* **Text for analysis**
BEGIN

I bought a bit of baking powder and baked a batch of biscuits. I brought a big basket of biscuits back to the bakery and baked a basket of big biscuits. Then I took the big basket of biscuits and the basket of big biscuits and mixed the big biscuits with the basket of biscuits that was next to the big basket and put a bunch of biscuits from the basket into a biscuit mixer and brought the basket of biscuits and the box of mixed biscuits and the biscuit mixer to the bakery and opened a tin of sardines.
I need not your needles, they're needless to me; For kneading of noodles, 'twere needless, you see; But did my neat knickers but need to be kneed, I then should have need of your needles indeed.
I thought a thought. But the thought I thought wasn't the thought I thought I thought. If the thought I thought I thought had been the thought I thought, I wouldn't have thought so much.

END

* **Material provided**
BEGIN

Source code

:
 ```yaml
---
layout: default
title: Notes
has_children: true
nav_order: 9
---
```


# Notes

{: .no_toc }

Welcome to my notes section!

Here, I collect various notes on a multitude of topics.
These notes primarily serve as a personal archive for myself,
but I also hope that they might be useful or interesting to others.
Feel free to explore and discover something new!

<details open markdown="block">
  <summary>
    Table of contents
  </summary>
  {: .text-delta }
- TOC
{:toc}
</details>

END

* **Description of the task**
Return, word for word, the stretch of the tongue twisters from "I need not your" through "thought so much.". The material has no connection to the tongue twisters.

* **Result of the task**
I need not your needles, they're needless to me; For kneading of noodles, 'twere needless, you see; But did my neat knickers but need to be kneed, I then should have need of your needles indeed.
I thought a thought. But the thought I thought wasn't the thought I thought I thought. If the thought I thought I thought had been the thought I thought, I wouldn't have thought so much.